PI are a problem of increasing prevalence and incidence, a situation that affects the quality of life of patients and incurs excessive costs on the health system. Sometimes these lesions do not respond to conventional management and become chronic. Thus, it is necessary to offer effective and safe alternatives that promote lesion closure. Among these alternatives is the use of APRP, which has shown benefits in tissue regeneration, both in animal models and in humans. However, although it has been used clinically for various types of injuries, the experience of the use of PRP is limited in PI. This report shows a positive experience of the use of PRP in a patient with an PI who had not had a satisfactory evolution with conventional management. Given the efficacy in wound closure and the absence of adverse effects, the use of PRP is considered a promising therapy for the management of chronic PI in the outpatient or hospital setting.

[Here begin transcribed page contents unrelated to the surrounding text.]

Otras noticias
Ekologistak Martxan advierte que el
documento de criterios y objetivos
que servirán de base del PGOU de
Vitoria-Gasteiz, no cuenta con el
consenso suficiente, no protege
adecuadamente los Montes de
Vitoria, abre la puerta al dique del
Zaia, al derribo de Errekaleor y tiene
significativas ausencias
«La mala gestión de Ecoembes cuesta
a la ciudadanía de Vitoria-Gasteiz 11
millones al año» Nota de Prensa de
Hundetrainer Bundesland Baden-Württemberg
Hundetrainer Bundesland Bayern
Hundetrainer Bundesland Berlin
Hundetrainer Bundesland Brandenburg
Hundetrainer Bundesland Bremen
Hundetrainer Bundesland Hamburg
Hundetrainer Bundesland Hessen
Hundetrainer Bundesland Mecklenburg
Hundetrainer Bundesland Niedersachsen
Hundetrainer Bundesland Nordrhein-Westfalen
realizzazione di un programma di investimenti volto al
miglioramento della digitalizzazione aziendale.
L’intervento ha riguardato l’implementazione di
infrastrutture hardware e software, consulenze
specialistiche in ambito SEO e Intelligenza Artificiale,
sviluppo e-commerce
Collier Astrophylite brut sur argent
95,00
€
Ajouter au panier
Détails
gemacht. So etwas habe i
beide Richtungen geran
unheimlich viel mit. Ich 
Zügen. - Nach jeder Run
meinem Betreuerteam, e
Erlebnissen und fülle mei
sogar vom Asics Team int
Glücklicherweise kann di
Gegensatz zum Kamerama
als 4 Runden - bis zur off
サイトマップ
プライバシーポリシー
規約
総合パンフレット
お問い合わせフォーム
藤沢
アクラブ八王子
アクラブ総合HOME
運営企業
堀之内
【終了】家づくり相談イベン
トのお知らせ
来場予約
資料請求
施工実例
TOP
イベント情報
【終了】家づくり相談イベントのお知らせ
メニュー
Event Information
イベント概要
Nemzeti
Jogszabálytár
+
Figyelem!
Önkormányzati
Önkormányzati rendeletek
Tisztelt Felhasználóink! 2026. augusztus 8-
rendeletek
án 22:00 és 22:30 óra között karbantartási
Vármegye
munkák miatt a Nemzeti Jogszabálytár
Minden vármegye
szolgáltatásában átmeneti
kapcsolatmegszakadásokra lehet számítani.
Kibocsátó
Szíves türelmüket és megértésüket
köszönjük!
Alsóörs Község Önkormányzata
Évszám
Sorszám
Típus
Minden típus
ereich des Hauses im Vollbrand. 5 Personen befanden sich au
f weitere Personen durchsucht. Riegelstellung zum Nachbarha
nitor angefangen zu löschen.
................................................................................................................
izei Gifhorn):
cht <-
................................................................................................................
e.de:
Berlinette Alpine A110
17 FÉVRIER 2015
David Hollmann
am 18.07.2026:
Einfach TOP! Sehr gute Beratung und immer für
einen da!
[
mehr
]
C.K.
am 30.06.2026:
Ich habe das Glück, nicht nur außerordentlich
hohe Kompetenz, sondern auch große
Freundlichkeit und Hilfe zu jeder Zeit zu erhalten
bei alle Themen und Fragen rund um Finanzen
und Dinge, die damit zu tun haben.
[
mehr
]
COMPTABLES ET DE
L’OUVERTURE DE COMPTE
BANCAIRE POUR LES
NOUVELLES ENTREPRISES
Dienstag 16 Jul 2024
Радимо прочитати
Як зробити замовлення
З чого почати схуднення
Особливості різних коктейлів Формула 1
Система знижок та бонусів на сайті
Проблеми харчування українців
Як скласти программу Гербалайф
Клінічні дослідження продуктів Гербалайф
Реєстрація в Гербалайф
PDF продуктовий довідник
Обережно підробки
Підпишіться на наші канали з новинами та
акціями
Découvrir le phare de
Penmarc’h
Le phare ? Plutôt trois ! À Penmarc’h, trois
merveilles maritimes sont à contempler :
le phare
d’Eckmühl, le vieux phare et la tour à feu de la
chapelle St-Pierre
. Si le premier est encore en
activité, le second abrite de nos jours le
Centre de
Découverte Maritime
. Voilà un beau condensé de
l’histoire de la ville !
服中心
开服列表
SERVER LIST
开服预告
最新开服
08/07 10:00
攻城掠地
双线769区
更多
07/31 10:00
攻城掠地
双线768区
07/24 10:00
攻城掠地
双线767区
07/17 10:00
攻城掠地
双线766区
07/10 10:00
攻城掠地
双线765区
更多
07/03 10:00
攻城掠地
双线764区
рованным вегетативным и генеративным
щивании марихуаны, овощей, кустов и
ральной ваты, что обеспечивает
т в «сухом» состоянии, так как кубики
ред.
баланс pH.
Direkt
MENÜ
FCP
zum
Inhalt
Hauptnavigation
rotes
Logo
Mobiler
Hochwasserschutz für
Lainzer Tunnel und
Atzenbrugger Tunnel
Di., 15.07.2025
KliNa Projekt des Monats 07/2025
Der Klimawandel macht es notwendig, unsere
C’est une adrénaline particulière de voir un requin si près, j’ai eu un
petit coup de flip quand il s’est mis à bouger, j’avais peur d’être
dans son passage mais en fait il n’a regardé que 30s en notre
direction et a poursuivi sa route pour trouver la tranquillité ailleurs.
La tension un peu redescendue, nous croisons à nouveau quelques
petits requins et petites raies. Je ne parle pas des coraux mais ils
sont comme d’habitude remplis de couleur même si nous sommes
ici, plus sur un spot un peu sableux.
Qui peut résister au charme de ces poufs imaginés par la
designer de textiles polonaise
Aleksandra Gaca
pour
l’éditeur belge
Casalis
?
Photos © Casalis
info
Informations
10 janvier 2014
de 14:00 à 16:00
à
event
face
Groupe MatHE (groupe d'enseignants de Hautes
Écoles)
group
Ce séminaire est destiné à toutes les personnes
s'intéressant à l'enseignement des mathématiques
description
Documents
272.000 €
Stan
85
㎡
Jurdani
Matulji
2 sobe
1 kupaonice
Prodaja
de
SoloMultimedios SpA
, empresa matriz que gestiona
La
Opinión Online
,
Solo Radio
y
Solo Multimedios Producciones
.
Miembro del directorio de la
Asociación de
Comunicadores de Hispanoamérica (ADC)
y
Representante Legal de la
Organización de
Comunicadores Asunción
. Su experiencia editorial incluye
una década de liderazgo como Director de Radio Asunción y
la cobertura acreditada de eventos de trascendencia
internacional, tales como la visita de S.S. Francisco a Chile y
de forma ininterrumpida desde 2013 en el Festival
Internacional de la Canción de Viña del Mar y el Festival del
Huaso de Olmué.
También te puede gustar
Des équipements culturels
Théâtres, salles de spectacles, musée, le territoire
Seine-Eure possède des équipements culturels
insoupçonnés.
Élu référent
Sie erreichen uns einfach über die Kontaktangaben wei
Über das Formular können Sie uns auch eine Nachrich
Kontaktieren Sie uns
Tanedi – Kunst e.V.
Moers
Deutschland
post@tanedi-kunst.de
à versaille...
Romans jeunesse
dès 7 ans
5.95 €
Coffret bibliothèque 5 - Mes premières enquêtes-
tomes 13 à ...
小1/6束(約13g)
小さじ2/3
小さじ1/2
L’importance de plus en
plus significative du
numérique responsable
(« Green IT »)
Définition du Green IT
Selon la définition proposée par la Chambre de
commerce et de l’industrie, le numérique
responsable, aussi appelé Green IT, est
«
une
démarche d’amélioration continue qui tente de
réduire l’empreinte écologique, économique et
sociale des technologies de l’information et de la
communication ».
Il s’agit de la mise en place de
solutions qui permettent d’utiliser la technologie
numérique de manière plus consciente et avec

Given that it is the experience of a single patient, studies with a greater number of individuals and different types of PI are required, and allow to evaluate the efficacy and safety of the treatment and, thus, reach enough evidence to consider the use of PRP as part of the usual handling of PI.

Abbreviation

APRP, autologous platelet-rich plasma

Acknowledgments

The authors thank the Universidad Javeriana and the Hospital San Ignacio for the financial support (Investigation project ID: 6223 – Conv. HUSI-PUJ). We also appreciate the financial support to the Universidad de la Sabana (Project ID: MED-247-2018).

Disclosure

Dr Armando Sánchez report grants from Hospital Universitario San Ignacio, during the conduct of the study. Dr Rodrigo Alberto Heredia Ramirez report grants from Hospital Universitario San Ignacio, during the conduct of the study. Dr María José Fernandez Sánchez report grants from Hospital Universitario San Ignacio, during the conduct of the study. The authors report no other conflicts of interest in this work.